Health

Type 1 diabetes leading cause of diabetes deaths in those below 25, easily preventable: Study

Countries with low socio-demographic indices recorded more type I diabetes deaths

 
By Taran Deol
Published: Friday 11 February 2022

Type 1 diabetes in those below 25 years accounted for at least 73.7 per cent of the overall 16,300 diabetes deaths in this age group in 2019, according to a new study. This is despite fatalities from this condition being largely curable. 

The death rate varied based on the socio-demographic index (SDI) of a country, the research paper published in the journal Lancet in February 2022 showed. 

Countries on the higher end of the SDI spectrum recorded 0.13 deaths per 100,000 people (a toll of 415). For the low-middle SDI countries, Type 1 diabetes had a death rate of 0.6 per 100,000 people (5,300 deaths) and low SDI countries recorded a 0.71 per 100,000 population death rate (4,860 deaths). 

Between 1990 and 2019, global death rates for all types of diabetes after age-standardisation decreased by 17 per cent and that for Type 1 diabetes by 21 per cent, the researchers found. 
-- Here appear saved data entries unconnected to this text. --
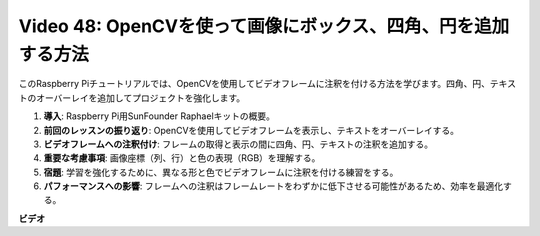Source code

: Video 48: OpenCVを使って画像にボックス、四角、円を追加する方法
=======================================================================================

このRaspberry Piチュートリアルでは、OpenCVを使用してビデオフレームに注釈を付ける方法を学びます。四角、円、テキストのオーバーレイを追加してプロジェクトを強化します。

1. **導入**: Raspberry Pi用SunFounder Raphaelキットの概要。
2. **前回のレッスンの振り返り**: OpenCVを使用してビデオフレームを表示し、テキストをオーバーレイする。
3. **ビデオフレームへの注釈付け**: フレームの取得と表示の間に四角、円、テキストの注釈を追加する。
4. **重要な考慮事項**: 画像座標（列、行）と色の表現（RGB）を理解する。
5. **宿題**: 学習を強化するために、異なる形と色でビデオフレームに注釈を付ける練習をする。
6. **パフォーマンスへの影響**: フレームへの注釈はフレームレートをわずかに低下させる可能性があるため、効率を最適化する。

**ビデオ**

.. raw:: html

    <iframe width="700" height="500" src="https://www.youtube.com/embed/6Z7OlJu6RVk?si=1MrpgJEJCRVmrjlh" title="YouTube video player" frameborder="0" allow="accelerometer; autoplay; clipboard-write; encrypted-media; gyroscope; picture-in-picture; web-share" allowfullscreen></iframe>
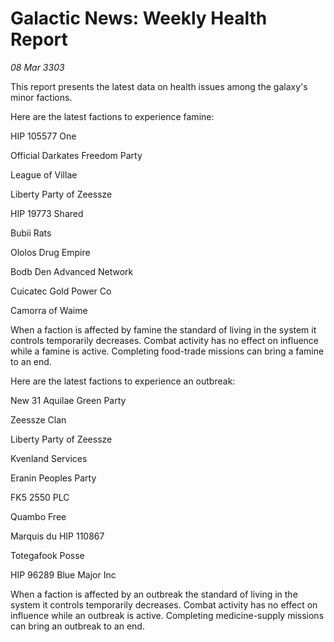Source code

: * Galactic News: Weekly Health Report

/08 Mar 3303/

This report presents the latest data on health issues among the galaxy's minor factions. 

Here are the latest factions to experience famine: 

HIP 105577 One 

Official Darkates Freedom Party  

League of Villae  

Liberty Party of Zeessze  

HIP 19773 Shared  

Bubii Rats  

Ololos Drug Empire  

Bodb Den Advanced Network  

Cuicatec Gold Power Co  

Camorra of Waime  

When a faction is affected by famine the standard of living in the system it controls temporarily decreases. Combat activity has no effect on influence while a famine is active. Completing food-trade missions can bring a famine to an end. 

Here are the latest factions to experience an outbreak: 

New 31 Aquilae Green Party 

Zeessze Clan  

Liberty Party of Zeessze  

Kvenland Services  

Eranin Peoples Party  

FK5 2550 PLC  

Quambo Free  

Marquis du HIP 110867  

Totegafook Posse  

HIP 96289 Blue Major Inc  

When a faction is affected by an outbreak the standard of living in the system it controls temporarily decreases. Combat activity has no effect on influence while an outbreak is active. Completing medicine-supply missions can bring an outbreak to an end.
Countries in the low SDI quintile recorded the slowest decline in all categories (13.6 per cent), according to the study that analysed the Global Burden of Diseases Study 2019.

Myanmar (1.93 deaths per 100,000 population), Papua New Guinea (1.78 per 100,000 population) and Haiti (1.57 per 100, 000 population) had the highest age-standardised death rates for diabetes, the report stated.

It added: Cyprus (0.03 deaths per 100,000 population), Slovenia (0.03 per 100,000 population) and Switzerland (0.03 per 100,000 population) had the lowest death rates, confirming the link between a high SDI and mortality.

The researchers wrote: 

Decreasing diabetes mortality at ages younger than 25 years remains an important challenge, especially in low and low-middle SDI countries. Inadequate diagnosis and treatment of diabetes is likely to be a major contributor to these early deaths, highlighting the urgent need to provide better access to insulin and basic diabetes education and care.

The United Nations and the World Health Organization in the 2013-2020 global action plan had recognised diabetes as one of the key challenges in the non-communicable diseases group and aimed to confront it. 

Preventing and managing chronic complications in diabetes patients is not easy but the same is not true for avoiding fatal cases due to acute complications, the study noted. “Uninterrupted access to affordable insulin, healthcare and health education is all that is needed.

Diabetes mortality is high in sub-Saharan Africa, parts of central and southeast Asia, Oceania and Latin America and the Caribbean, and will likely increase, the researchers observed. 

“Inadequate diagnosis and treatment of diabetes” have been listed in the report as the reason for these “early deaths”, an issue that can be dealt with by providing proper access to healthcare and education.

Brazil’s success in reducing Type I diabetes deaths by 74.5 per cent in those below the age of 40 between 1991 and 2010 after it introduced the National Health System is exemplary, the report said.